'You will follow; you cannot help following me, Caseldy.'
He speculated on her front. She was tenderly smiling. 'You are happy,
Chloe?'
'I have never known such happiness,' she said. The brilliancy of her eyes confirmed it.
He glanced over at Duchess Susan, who was like a sunflower in the sun. His glance lingered a moment. Her abundant and glowing young charms were the richest fascination an eye like his could dwell on. 'That is right,' said he. 'We will be perfectly happy till the month ends. And after it? But get us rid of Monsieur le Jeune; toss him that trifle; I spare him that. 'Twill be bliss to him, at the cost of a bit of silk thread to us. Besides, if we keep him to cure him of his passion here, might it not be —these boys veer suddenly, like the winds of Albion, from one fair object to t' other—at the cost of the precious and simple lady you are guarding? I merely hint. These two affect one another, as though it could be. She speaks of him. It shall be as you please, but a trifle like that, my Chloe, to be rid of a green eye!'
'You much wish him gone?' she said.
He shrugged. 'The fellow is in our way.'
'You think him a little perilous for my innocent lady?'
'Candidly, I do.'
She stretched the half-plaited silken rope in her two hands to try the strength of it, made a second knot, and consigned it to her pocket.
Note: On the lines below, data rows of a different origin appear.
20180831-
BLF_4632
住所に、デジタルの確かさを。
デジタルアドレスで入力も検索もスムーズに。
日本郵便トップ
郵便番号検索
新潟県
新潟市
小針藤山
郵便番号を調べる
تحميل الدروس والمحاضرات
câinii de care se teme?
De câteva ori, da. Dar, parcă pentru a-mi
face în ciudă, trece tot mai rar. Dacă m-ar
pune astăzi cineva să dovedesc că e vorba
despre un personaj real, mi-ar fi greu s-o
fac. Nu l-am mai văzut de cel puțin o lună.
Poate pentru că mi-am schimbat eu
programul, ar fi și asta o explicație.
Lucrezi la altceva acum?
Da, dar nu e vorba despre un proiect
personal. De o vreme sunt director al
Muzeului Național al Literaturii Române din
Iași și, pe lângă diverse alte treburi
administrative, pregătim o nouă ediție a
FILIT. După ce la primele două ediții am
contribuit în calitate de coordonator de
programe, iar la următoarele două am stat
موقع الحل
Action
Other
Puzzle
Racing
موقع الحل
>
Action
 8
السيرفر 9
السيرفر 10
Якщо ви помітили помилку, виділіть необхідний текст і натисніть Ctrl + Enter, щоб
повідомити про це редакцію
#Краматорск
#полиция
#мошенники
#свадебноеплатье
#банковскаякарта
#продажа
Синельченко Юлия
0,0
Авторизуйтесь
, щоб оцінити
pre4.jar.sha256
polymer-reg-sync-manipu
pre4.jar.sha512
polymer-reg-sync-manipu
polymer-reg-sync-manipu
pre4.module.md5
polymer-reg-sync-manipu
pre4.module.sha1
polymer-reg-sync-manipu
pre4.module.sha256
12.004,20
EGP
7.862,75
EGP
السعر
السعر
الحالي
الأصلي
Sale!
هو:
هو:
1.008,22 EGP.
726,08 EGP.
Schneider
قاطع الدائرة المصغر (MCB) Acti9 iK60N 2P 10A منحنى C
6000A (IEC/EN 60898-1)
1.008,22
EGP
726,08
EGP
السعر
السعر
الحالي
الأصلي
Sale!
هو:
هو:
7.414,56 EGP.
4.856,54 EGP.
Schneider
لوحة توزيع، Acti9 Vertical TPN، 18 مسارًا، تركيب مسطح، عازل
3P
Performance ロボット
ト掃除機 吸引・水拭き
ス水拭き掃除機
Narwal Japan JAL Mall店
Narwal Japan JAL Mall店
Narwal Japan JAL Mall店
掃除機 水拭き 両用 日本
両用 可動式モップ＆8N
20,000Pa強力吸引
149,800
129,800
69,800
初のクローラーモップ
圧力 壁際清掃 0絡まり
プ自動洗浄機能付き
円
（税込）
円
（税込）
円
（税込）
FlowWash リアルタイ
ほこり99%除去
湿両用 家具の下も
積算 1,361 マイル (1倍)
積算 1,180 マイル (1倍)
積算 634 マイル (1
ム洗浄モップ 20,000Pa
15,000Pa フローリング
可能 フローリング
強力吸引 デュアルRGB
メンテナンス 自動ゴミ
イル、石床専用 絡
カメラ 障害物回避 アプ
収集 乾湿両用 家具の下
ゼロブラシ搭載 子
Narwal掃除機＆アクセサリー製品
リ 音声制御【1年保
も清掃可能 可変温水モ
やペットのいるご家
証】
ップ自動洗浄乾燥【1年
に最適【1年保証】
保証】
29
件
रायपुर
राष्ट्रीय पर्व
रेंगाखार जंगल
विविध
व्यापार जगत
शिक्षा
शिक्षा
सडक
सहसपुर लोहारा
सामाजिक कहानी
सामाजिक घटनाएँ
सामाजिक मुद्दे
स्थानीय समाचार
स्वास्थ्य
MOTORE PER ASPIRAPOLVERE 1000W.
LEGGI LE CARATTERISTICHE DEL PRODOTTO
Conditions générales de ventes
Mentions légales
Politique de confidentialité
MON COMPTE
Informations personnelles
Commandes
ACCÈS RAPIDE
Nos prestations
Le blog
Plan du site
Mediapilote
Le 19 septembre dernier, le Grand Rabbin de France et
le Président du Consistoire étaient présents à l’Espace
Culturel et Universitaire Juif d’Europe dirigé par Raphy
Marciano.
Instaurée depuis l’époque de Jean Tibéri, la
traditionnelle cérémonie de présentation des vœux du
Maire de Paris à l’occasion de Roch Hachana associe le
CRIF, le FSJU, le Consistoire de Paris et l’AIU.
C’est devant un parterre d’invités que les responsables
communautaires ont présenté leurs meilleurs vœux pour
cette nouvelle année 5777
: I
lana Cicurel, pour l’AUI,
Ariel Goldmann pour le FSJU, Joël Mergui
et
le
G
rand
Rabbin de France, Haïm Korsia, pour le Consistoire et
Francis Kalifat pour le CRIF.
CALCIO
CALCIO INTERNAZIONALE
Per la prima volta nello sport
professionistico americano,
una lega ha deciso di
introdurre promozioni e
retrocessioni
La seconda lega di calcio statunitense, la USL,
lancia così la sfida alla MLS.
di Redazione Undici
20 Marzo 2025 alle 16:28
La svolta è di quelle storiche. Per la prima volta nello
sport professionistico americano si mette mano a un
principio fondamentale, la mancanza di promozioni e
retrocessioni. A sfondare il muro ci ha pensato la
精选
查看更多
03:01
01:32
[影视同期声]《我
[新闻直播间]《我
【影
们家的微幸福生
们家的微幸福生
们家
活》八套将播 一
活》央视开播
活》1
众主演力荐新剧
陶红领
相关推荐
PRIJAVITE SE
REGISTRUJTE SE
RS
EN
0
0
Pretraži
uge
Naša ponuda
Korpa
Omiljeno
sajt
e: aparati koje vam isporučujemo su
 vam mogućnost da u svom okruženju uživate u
At once she wore her liveliest playfellow air, in which character no one was so enchanting as Chloe could be, for she became the comrade of men without forfeit of her station among sage sweet ladies, and was like a well-mannered sparkling boy, to whom his admiring seniors have given the lead in sallies, whims, and fights; but pleasanter than a boy, the soft hues of her sex toned her frolic spirit; she seemed her sex's deputy, to tell the coarser where they could meet, as on a bridge above the torrent separating them, gaily for interchange of the best of either, unfired and untempted by fire, yet with all the elements which make fire burn to animate their hearts.